To quantitate the relative amount of ubiquitin present in SF and SF-Ub, an immuno-blot was performed on equivalent lysate (pre- and post-immunodepletion) using mouse monoclonal antibody against ubiquitin and an HRP anti-mouse secondary antibody. Detection by luminescence was carried out using SuperSignal detection reagents (Pierce, Rockford, IL)
Whole cell lysates were prepared as follows: M. tuberculosis strains were harvested by centrifugation and washed with PBS. Cells were resuspended at an OD600=10 in PBS containing protease inhibitors (Protease Inhibitor Cocktail III, Calbiochem), transferred to a tube containing 0.1 mm glass beads and broken by bead beater for 1 minute. Unbroken cells and beads were pelleted and the supernatant retained as total lysate. Total lysates were separated by SDS-12%PAGE and transferred to nitrocellulose. Western analysis was performed using polyclonal antibody pAK#13 against MspA (1:2000 dilution). HRP-conjugated anti-rabbit secondary antibody was used at a 1:10,000 dilution.
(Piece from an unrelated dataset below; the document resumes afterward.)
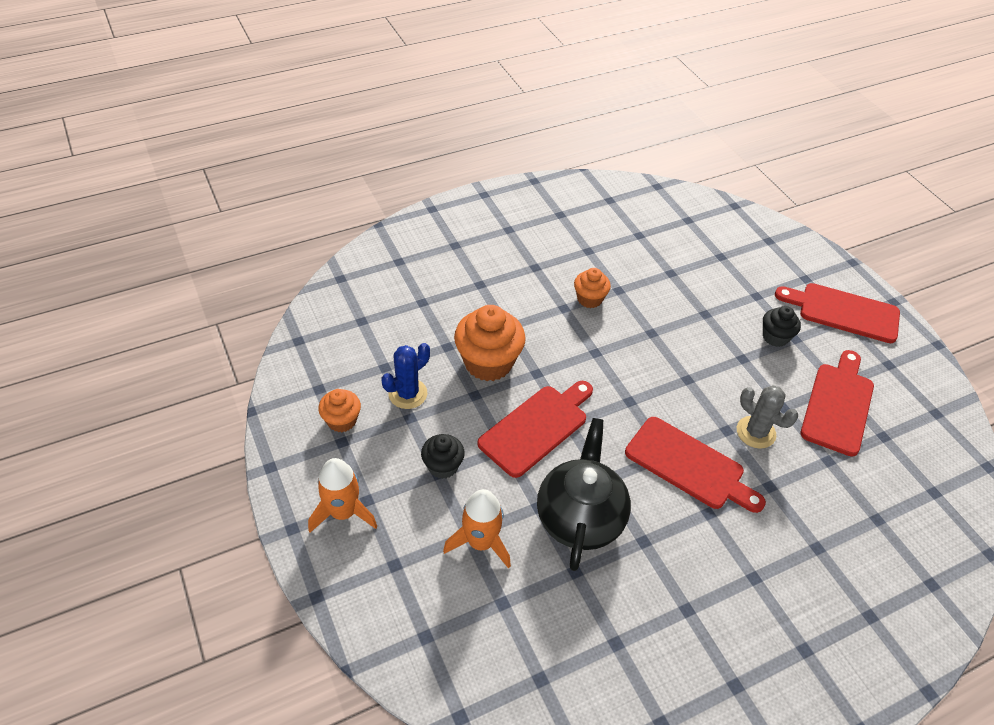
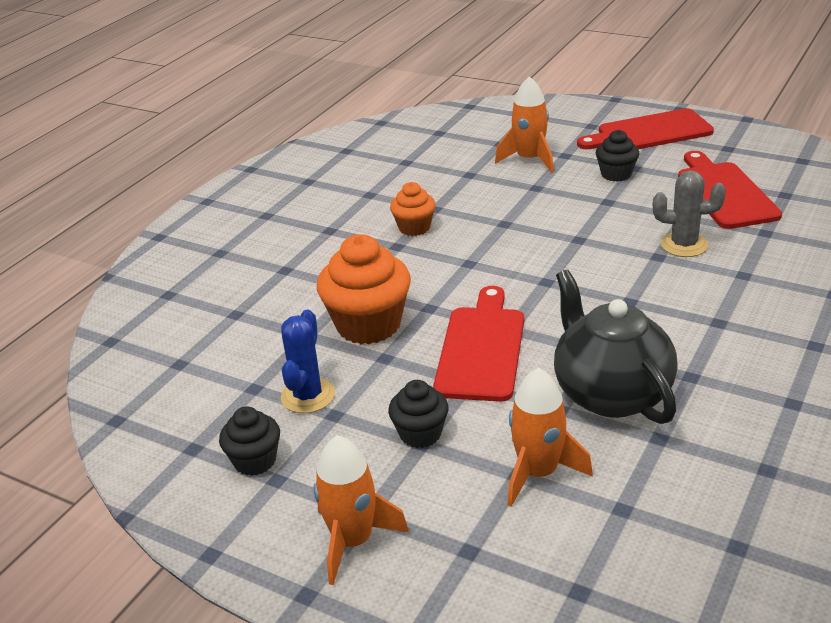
camera: 30 degrees left, 15 degrees down
orange cupcake [318,389,361,432] -> black cupcake [219,406,280,476]
red cutting board [625,417,766,513] -> none
none -> orange rocket [495,76,554,173]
M. smegmatis and M. tuberculosis was labeled in PBS, pH 7 with Cell Tracker 5'-chloromethylfluoroscein diacetate (CMFDA) (Molecular Probes, Eugene, OR). For microplate assays, bacteria were washed, then resuspended at OD600=1.2 in PBS, pH 5.5 and transferred to a 96-well microplate. Fluorescence emission was measured at 520 nm using the excitiation wavelengths of 450 nm and 490 nm in a SpectraMax Gemini EM fluorescent plate reader (Molecular Devices, Sunnyvale, CA). The ionophore nigericin was used at 10 μM, Ub2 was used at 100 μM. Conversion of the excitation ratio to pH was achieved through polynomial regression of a standard curve generated by treating CMFDA-labeled bacteria with 10 μM nigericin in buffers of known pH. Kinetic studies using M. smegmatis and M. tuberculosis in a 3 mL cuvette were performed using 100 μM Ub2 and measured by a QMSE4 spectrofluorimeter (Photon Technologies International, Lawrenceville, NJ, USA).
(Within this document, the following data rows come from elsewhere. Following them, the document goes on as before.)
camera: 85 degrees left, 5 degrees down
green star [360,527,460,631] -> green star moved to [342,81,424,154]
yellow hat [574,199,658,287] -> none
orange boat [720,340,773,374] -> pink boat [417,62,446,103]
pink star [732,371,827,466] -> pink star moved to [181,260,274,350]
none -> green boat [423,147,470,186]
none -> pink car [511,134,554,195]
For each condition, RAW 264.7 macrophages were infected in quadruplicate at an MOI of 2:1, then incubated at 37° C in standard culture media, or either Earle's Basic Salts Solution (starvation media) or 50 μg/mL rapamycin to induce autophagy. The autophagy inhibitor 3-methyl adenine (3MA, Sigma) was added at 10 mM final concentration. The number of viable bacteria was determined by harvesting infected monolayers and plating serial dilutions. For immunofluorescence studies macrophages were infected with M. smegmatis expressing GFP and M. tuberculosis was stained beforehand with CMFDA. Infected macrophages were fixed in 4% paraformaldehyde. Primary rat ID4B antibody against LAMP-1 (Developmental Studies Hybridoma Bank) and Texas Red-conjugated secondary (Jackson ImmunoResearch) were used. Images were captured using an Olympus Fluoview confocal microscope.
This work was supported by National Institutes of Health awards AI079399 to GEP, AI057086 and AI067027 to DGR, and AI063432 to MN.